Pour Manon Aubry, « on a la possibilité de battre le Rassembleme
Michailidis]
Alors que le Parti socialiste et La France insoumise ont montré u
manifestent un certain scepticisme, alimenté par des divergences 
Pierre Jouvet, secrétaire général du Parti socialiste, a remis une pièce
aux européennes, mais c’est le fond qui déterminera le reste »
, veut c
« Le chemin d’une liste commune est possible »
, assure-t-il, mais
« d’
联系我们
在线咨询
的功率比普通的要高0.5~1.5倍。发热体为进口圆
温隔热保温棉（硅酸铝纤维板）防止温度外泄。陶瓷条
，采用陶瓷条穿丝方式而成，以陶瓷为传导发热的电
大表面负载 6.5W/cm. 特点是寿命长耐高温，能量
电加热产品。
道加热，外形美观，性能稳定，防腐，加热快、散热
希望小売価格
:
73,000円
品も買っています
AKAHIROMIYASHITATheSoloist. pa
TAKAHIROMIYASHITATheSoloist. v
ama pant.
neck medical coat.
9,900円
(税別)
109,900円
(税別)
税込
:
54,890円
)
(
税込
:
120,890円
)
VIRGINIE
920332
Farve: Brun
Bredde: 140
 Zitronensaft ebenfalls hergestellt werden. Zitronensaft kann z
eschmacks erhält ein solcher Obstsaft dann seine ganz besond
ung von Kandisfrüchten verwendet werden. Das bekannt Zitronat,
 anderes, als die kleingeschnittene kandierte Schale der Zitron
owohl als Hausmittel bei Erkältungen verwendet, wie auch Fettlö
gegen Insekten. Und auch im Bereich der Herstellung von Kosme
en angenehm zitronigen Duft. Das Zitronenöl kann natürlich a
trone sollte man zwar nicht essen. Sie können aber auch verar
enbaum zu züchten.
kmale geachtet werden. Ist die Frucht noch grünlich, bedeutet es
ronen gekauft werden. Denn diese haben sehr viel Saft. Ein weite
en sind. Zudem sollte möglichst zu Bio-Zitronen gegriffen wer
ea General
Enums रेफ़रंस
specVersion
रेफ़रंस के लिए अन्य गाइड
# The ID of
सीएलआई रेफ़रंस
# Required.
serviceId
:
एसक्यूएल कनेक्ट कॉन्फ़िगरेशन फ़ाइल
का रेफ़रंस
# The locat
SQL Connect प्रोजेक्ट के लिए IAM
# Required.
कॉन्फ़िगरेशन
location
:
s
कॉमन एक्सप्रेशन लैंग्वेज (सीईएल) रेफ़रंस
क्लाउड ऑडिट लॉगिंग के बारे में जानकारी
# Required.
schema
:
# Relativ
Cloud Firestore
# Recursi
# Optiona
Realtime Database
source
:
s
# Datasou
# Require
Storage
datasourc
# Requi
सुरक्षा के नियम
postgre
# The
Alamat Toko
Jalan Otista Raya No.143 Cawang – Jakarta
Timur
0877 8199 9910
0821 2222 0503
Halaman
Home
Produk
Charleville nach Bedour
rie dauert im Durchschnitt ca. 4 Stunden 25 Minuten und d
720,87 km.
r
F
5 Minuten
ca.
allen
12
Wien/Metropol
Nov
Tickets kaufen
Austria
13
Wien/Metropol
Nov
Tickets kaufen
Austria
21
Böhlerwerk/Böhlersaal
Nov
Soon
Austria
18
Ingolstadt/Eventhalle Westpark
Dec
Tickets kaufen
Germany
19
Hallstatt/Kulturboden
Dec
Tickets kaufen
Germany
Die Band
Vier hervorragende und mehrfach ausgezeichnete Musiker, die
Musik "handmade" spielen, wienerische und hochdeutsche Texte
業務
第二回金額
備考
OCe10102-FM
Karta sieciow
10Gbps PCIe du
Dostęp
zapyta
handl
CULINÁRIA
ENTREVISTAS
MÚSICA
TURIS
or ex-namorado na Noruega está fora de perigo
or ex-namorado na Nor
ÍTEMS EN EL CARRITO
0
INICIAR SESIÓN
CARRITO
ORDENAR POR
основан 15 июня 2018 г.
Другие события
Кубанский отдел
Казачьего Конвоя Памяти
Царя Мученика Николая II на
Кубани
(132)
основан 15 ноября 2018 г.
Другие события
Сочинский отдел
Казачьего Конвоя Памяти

## TASK ITEM
Output the recognized text of all the entries above as a JSON list of strings, with one string per line and blank lines left out.

## COMPLETED EXERCISE
[
  "Pour Manon Aubry, « on a la possibilité de battre le Rassembleme",
  "Michailidis]",
  "Alors que le Parti socialiste et La France insoumise ont montré u",
  "manifestent un certain scepticisme, alimenté par des divergences ",
  "Pierre Jouvet, secrétaire général du Parti socialiste, a remis une pièce",
  "aux européennes, mais c’est le fond qui déterminera le reste »",
  ", veut c",
  "« Le chemin d’une liste commune est possible »",
  ", assure-t-il, mais",
  "« d’",
  "联系我们",
  "在线咨询",
  "的功率比普通的要高0.5~1.5倍。发热体为进口圆",
  "温隔热保温棉（硅酸铝纤维板）防止温度外泄。陶瓷条",
  "，采用陶瓷条穿丝方式而成，以陶瓷为传导发热的电",
  "大表面负载 6.5W/cm. 特点是寿命长耐高温，能量",
  "电加热产品。",
  "道加热，外形美观，性能稳定，防腐，加热快、散热",
  "希望小売価格",
  ":",
  "73,000円",
  "品も買っています",
  "AKAHIROMIYASHITATheSoloist. pa",
  "TAKAHIROMIYASHITATheSoloist. v",
  "ama pant.",
  "neck medical coat.",
  "9,900円",
  "(税別)",
  "109,900円",
  "(税別)",
  "税込",
  ":",
  "54,890円",
  ")",
  "(",
  "税込",
  ":",
  "120,890円",
  ")",
  "VIRGINIE",
  "920332",
  "Farve: Brun",
  "Bredde: 140",
  " Zitronensaft ebenfalls hergestellt werden. Zitronensaft kann z",
  "eschmacks erhält ein solcher Obstsaft dann seine ganz besond",
  "ung von Kandisfrüchten verwendet werden. Das bekannt Zitronat,",
  " anderes, als die kleingeschnittene kandierte Schale der Zitron",
  "owohl als Hausmittel bei Erkältungen verwendet, wie auch Fettlö",
  "gegen Insekten. Und auch im Bereich der Herstellung von Kosme",
  "en angenehm zitronigen Duft. Das Zitronenöl kann natürlich a",
  "trone sollte man zwar nicht essen. Sie können aber auch verar",
  "enbaum zu züchten.",
  "kmale geachtet werden. Ist die Frucht noch grünlich, bedeutet es",
  "ronen gekauft werden. Denn diese haben sehr viel Saft. Ein weite",
  "en sind. Zudem sollte möglichst zu Bio-Zitronen gegriffen wer",
  "ea General",
  "Enums रेफ़रंस",
  "specVersion",
  "रेफ़रंस के लिए अन्य गाइड",
  "# The ID of",
  "सीएलआई रेफ़रंस",
  "# Required.",
  "serviceId",
  ":",
  "एसक्यूएल कनेक्ट कॉन्फ़िगरेशन फ़ाइल",
  "का रेफ़रंस",
  "# The locat",
  "SQL Connect प्रोजेक्ट के लिए IAM",
  "# Required.",
  "कॉन्फ़िगरेशन",
  "location",
  ":",
  "s",
  "कॉमन एक्सप्रेशन लैंग्वेज (सीईएल) रेफ़रंस",
  "क्लाउड ऑडिट लॉगिंग के बारे में जानकारी",
  "# Required.",
  "schema",
  ":",
  "# Relativ",
  "Cloud Firestore",
  "# Recursi",
  "# Optiona",
  "Realtime Database",
  "source",
  ":",
  "s",
  "# Datasou",
  "# Require",
  "Storage",
  "datasourc",
  "# Requi",
  "सुरक्षा के नियम",
  "postgre",
  "# The",
  "Alamat Toko",
  "Jalan Otista Raya No.143 Cawang – Jakarta",
  "Timur",
  "0877 8199 9910",
  "0821 2222 0503",
  "Halaman",
  "Home",
  "Produk",
  "Charleville nach Bedour",
  "rie dauert im Durchschnitt ca. 4 Stunden 25 Minuten und d",
  "720,87 km.",
  "r",
  "F",
  "5 Minuten",
  "ca.",
  "allen",
  "12",
  "Wien/Metropol",
  "Nov",
  "Tickets kaufen",
  "Austria",
  "13",
  "Wien/Metropol",
  "Nov",
  "Tickets kaufen",
  "Austria",
  "21",
  "Böhlerwerk/Böhlersaal",
  "Nov",
  "Soon",
  "Austria",
  "18",
  "Ingolstadt/Eventhalle Westpark",
  "Dec",
  "Tickets kaufen",
  "Germany",
  "19",
  "Hallstatt/Kulturboden",
  "Dec",
  "Tickets kaufen",
  "Germany",
  "Die Band",
  "Vier hervorragende und mehrfach ausgezeichnete Musiker, die",
  "Musik \"handmade\" spielen, wienerische und hochdeutsche Texte",
  "業務",
  "第二回金額",
  "備考",
  "OCe10102-FM",
  "Karta sieciow",
  "10Gbps PCIe du",
  "Dostęp",
  "zapyta",
  "handl",
  "CULINÁRIA",
  "ENTREVISTAS",
  "MÚSICA",
  "TURIS",
  "or ex-namorado na Noruega está fora de perigo",
  "or ex-namorado na Nor",
  "ÍTEMS EN EL CARRITO",
  "0",
  "INICIAR SESIÓN",
  "CARRITO",
  "ORDENAR POR",
  "основан 15 июня 2018 г.",
  "Другие события",
  "Кубанский отдел",
  "Казачьего Конвоя Памяти",
  "Царя Мученика Николая II на",
  "Кубани",
  "(132)",
  "основан 15 ноября 2018 г.",
  "Другие события",
  "Сочинский отдел",
  "Казачьего Конвоя Памяти"
]